Que dire du traitement scandaleux qui est fait de la parole pontificale ? Des paroles tirées de leur contexte et coupées à maintes reprises sont présentées comme les preuves de l’obscurantisme catholique et de l’arriération sexuelle d’un vieillard grincheux. Alors on nous parle du refus du préservatif, d’une morale sexuelle trop rigide ou d’un refus de la modernité. Forts de clichés aussi arriérés que stupides, ils présentent les propositions de Benoît XVI comme les injonctions d’un Torquemada allumeur de bûchers. Que je sache, personne n’est obligé d’être catholique, et l’Eglise n’a encore organisé nulle part de police des corps pour veiller à la bonne tenue de la moralité sexuelle de ses ouailles. Nos journalistes n’en ont cure ! Ils nous resservent les erreurs d’hier pour disqualifier la parole d’aujourd’hui. Mais mes amis, parlons donc d’aujourd’hui ! Qu’y a-t-il dans la parole de l’Eglise qui puisse être qualifié d’injuste ? La condamnation des homosexuels ? Erreur ! L’Eglise condamne une pratique, pas des personnes. Elle ne refuse à personne sa main secourable, préférant relever l’Homme que de le laisser seul dans l’ombre. L’interdiction du préservatif ? Erreur ! L’Eglise préfère croire que les hommes sont des êtres responsables, et pas des phallus ambulants [4]. Je pourrais continuer, les exemples étant légion de cet amalgame que de bonnes âmes condamnent dès qu’il s’agit d’une autre organisation ou religion. L’Eglise, elle, n’a jamais le droit à une telle compassion. Le Pape, depuis son installation, assimilé à un nazi, est la cible d’un acharnement médiatique hors norme. Les affaires de pédophilie, dont Tancrède et moi-même avons parlé dans des articles plus anciens, ont été du pain béni pour nos chercheurs de scandales. Qu’ont-ils dit de l’action de Benoît XVI pour lutter contre ce fléau ? Qu’ont-ils dit de la compassion dont a fait preuve le Pape vis-à-vis des victimes ? Cela n’occupait guère les colonnes, au mieux une brève, cachée entre le retrait d’un lot de machines à laver et le changement de majorité au Bélouchistan septentrional. L’on préfère parler d’une actrice bien sotte traitant Benoît XVI de nazi que de parler de la doctrine sociale que de Saint-Père défend. Drôle de priorité.
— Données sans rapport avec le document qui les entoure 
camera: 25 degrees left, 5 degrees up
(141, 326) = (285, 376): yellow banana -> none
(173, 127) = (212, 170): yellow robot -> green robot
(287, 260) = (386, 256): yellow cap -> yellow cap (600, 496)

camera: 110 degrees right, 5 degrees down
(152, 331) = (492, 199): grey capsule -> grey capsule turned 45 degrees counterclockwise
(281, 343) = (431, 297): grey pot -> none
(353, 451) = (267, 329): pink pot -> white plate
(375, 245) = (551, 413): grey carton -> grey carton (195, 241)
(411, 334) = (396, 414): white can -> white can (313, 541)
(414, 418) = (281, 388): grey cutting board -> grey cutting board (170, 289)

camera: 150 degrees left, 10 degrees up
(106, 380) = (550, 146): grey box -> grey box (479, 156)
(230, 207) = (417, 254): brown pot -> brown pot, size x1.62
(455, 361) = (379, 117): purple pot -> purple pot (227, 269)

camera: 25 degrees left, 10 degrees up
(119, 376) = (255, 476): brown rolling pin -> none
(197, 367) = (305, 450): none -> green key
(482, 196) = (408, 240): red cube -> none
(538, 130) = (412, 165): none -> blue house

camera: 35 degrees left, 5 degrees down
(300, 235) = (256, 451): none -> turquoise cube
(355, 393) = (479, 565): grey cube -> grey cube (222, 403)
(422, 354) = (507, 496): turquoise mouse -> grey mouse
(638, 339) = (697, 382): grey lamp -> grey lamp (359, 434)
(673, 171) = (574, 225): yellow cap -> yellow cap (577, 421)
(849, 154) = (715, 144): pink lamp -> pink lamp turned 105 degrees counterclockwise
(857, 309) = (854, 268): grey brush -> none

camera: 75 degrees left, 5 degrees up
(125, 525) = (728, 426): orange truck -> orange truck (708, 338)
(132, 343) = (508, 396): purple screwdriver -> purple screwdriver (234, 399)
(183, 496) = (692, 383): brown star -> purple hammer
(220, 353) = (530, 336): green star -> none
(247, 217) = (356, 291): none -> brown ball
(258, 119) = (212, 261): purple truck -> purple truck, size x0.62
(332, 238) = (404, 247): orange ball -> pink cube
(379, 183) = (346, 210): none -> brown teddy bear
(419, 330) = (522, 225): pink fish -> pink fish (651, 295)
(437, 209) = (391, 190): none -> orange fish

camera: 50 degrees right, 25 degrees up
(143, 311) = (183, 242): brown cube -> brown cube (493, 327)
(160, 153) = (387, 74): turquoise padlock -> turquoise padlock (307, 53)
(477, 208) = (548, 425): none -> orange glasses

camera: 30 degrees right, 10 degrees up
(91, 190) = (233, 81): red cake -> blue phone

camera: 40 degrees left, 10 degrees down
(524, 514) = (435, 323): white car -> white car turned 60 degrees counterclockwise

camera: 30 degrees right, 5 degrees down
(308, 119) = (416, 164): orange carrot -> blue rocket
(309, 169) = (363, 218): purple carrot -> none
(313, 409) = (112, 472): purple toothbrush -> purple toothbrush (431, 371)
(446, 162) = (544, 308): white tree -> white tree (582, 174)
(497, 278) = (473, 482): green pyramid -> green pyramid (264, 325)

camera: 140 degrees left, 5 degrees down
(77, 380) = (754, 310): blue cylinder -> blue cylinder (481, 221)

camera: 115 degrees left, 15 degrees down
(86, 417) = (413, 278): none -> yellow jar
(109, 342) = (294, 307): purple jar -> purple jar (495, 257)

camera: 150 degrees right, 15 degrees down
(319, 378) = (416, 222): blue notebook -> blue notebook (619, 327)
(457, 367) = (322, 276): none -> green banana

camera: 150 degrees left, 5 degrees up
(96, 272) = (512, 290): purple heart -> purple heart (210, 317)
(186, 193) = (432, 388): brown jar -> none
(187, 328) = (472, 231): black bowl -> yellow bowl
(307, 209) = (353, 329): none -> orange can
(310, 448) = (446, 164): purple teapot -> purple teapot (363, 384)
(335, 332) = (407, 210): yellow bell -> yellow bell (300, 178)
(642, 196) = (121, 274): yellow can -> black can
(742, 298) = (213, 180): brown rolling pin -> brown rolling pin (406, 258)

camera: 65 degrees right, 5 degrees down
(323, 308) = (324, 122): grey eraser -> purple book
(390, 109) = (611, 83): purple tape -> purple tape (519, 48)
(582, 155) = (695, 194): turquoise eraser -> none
Mais le comble, je crains que nous l’ayons atteint ce jeudi 27 octobre. N’étant pourtant pas un fanatique du dialogue inter-religieux, je fus tout simplement scandalisé du peu de cas, pour ainsi dire de la mesquine indifférence qui a accompagné la rencontre d’Assise. Seule la Croix et la Voix du Nord en ont parlé dans leur version internet. Qu’un événement d’une telle importance, rassemblant les représentants de toutes les religions du monde ne suscite pas le moindre article est tout bonnement un scandale. L’espérance n’intéresse pas les journalistes. Le message de paix d’Assise ne figure pas dans leurs priorités. Ils préfèrent piétiner l’« infâme » qui de toute façon ne leur répondra pas. Ils préfèrent se focaliser sur une supposée violence exercée par un groupe de jeunes qui prient devant un théâtre. Ils préfèrent voir de l’extrême droite partout alors que leur propre lectorat comprend les revendications de ces « indignés ». Comme le disait monseigneur Podvin à propos d’un article lamentable de Libération, « la liberté d’expression s’honore quand elle respecte ceux qu’elle offense ». Mais ce qui est certain avec les journalistes de tous les bords confondus, c’est que l’on frise le bon-goût sans jamais l’atteindre, et que l’on tapine avec la bassesse sans jamais en sortir.


[1comprenez fascistes. Un point Godwin, un !

[2Heures les plus sombres de notre Histoire

[3Je rappelle à notre aimable lectorat que la France, au bord de la faillite, peut encore se permettre ce genre d’âneries.

[4Bien que l’affaire DSK permette de comprendre bien des choses sur ce chapitre.